All of humanity died that day with the blast. Those creatures that were wandering around looking for food, water, and shelter were following their primal urges the blast brought back to them. Yes—humanity had died with the city—killed off indiscriminately, without malice, and without being any sense of justice about it, that was the paradoxical nature of this new world that had been created.
Survival was due to random chance. The dead were stacked as cords of wood, or piled into putrid heaps of burning flesh. That smell filled the air—burning flesh accompanied by the rotten stench of garbage and sewage—one could basically taste it in their mouths. You’d want to gag, you’d want to vomit, but couldn’t. The sights were worse—the kind of sights that made you wish you were blind. People were crushed by falling beams or killed outright by the blast—one could see the shadow of where they last stood. Those unfortunate enough to live through Armageddon but still sentenced to damnation were pitiful. Limbs were lost and people were blind. The skin hung off of them and for some, it was replaced with glass and wood.

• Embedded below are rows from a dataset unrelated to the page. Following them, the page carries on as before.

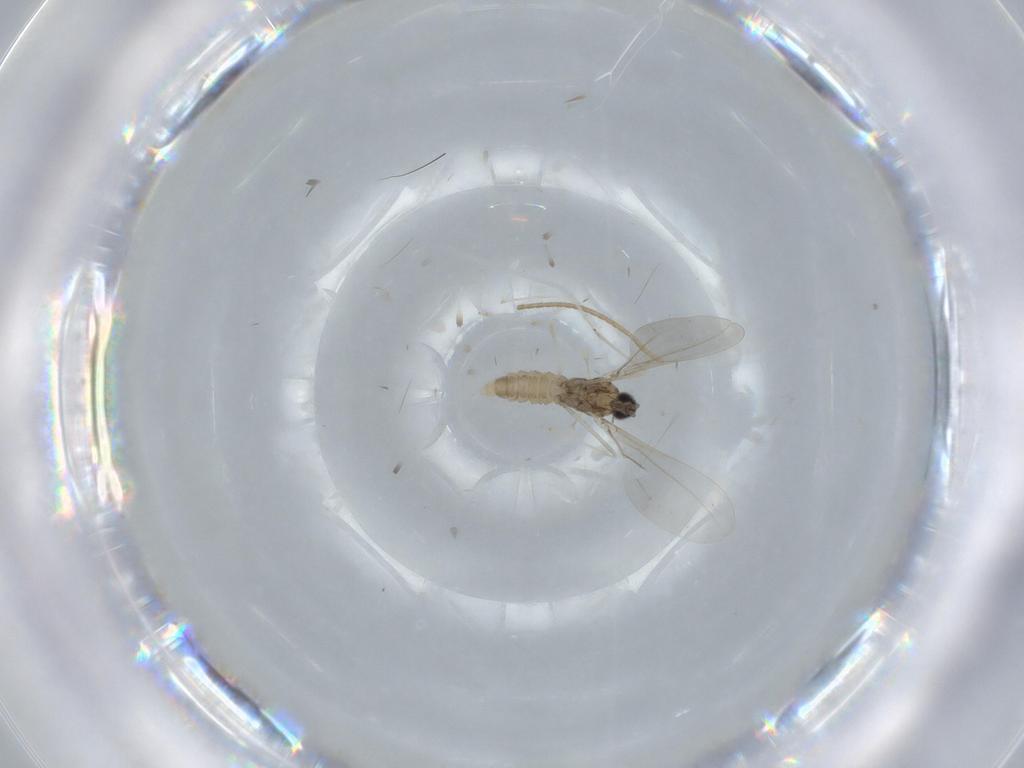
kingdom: Animalia
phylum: Arthropoda
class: Insecta
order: Diptera
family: Cecidomyiidae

Coming down the hill was hope. Hope was something no being could possibly have on that day, but there it was. One could see faint light—the sun—that caused a silhouette that could be seen even against the darkness the ash caused. There she was, unscathed save for torn clothing and the dirt that covered her body. She was holding something. She walked down the hill—or was it a pile—carefully, so as not to disturb what was in her arms—her child. As she moved toward the street, remaining careful, one could see the infant more closely.
Then one would realize, that in this new world, there was no place for hope: the baby she held so closely was dead.